Es ist so seltsam wie nachvollziehbar, dass Menschen dazu neigen, den Grad von Katastrophen abzumessen und untereinander ins Verhältnis zu setzen. So versucht man Unbegreifliches greifbar zu machen. Für die Corona-Krise werden Superlative bemüht. Sie sei, sagte die Bundeskanzlerin, die größte Herausforderung seit dem Zweiten Weltkrieg. Mitte März sagte der französische Premier Emmanuel Macron in einer Fernsehansprache mehrfach „Wir sind im Krieg“. US-Präsident Donald Trump bezeichnete sich als „Kriegspräsident“.
Man muss sich nur die vier Fotos in dieser Ausgabe (Seite 1 und Seite 9) ansehen, um zu erkennen, wie beinahe obszön dieser Vergleich ist. Sich eben das vor Augen zu führen, macht die Corona-Krise nicht weniger furchtbar, die Umstände nicht weniger dramatisch, und das schmälert nicht die Trauer um die vielen Tausend Todesopfer.

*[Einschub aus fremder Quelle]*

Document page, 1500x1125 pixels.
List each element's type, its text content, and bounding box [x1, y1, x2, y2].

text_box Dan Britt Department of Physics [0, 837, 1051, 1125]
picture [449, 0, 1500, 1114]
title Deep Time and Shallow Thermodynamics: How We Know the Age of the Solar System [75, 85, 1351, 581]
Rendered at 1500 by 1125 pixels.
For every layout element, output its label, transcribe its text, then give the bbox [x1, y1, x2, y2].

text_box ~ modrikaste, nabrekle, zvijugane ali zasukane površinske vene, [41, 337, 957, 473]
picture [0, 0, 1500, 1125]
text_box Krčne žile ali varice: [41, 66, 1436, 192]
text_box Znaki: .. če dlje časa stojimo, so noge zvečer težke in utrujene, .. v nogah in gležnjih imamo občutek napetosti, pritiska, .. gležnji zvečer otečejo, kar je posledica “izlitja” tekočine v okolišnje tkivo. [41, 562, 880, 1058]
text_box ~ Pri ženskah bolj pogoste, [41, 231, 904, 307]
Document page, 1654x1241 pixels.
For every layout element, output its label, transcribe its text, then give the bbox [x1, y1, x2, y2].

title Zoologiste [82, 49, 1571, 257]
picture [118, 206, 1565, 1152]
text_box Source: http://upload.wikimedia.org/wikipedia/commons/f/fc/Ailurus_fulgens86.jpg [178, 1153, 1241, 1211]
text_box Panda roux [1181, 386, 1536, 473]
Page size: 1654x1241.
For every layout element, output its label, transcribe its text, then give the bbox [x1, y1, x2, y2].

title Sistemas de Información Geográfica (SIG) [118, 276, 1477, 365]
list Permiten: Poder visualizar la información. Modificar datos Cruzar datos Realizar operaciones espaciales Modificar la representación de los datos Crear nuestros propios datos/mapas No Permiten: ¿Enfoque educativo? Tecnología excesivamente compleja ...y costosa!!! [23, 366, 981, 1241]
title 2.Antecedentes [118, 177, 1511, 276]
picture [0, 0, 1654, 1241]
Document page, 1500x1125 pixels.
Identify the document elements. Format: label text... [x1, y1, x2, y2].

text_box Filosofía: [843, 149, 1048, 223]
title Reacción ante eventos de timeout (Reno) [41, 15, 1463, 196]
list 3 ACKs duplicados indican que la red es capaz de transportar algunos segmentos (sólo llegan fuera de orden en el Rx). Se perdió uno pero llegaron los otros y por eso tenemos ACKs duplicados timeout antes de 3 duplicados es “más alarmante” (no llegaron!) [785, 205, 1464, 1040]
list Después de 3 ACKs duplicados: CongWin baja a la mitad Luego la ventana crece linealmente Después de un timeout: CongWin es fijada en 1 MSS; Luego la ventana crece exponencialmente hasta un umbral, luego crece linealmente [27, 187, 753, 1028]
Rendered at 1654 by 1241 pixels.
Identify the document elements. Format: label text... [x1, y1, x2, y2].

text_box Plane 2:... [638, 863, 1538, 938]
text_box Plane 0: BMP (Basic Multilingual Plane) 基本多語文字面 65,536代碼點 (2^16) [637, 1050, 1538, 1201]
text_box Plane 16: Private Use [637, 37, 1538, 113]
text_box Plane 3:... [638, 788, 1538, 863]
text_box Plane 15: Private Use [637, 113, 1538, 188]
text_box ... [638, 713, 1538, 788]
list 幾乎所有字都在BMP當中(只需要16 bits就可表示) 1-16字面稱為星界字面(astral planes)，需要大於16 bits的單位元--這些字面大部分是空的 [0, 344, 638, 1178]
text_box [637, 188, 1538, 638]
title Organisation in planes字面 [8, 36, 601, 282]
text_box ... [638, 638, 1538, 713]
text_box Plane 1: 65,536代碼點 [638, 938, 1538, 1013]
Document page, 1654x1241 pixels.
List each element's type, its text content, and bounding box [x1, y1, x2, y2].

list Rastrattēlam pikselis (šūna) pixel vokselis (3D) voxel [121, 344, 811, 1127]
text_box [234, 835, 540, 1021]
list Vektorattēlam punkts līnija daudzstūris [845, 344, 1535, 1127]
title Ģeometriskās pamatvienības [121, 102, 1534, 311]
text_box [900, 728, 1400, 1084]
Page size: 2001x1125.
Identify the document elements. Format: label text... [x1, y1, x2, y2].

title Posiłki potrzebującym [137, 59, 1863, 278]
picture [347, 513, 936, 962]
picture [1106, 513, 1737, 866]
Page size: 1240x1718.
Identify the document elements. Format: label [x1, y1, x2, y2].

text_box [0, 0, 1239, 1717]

Es sind schwere Zeiten, die Folgen sind nicht absehbar, sie werden gravierend sein. Aber es herrscht kein Krieg. Niemand trachtet irgendwem nach dem Leben. Im Gegenteil: Ob angemessen oder nicht, übereifrig oder mutlos – Politiker mahnen und verbieten, medizinisches und pflegerisches Fachpersonal reibt sich auf, Wissenschaftler forschen mit Hochdruck aus dem einen selben Grund: um Leben zu retten. Das sollte selbst den Ängstlichsten und zutiefst Verunsicherten ein großer Trost sein.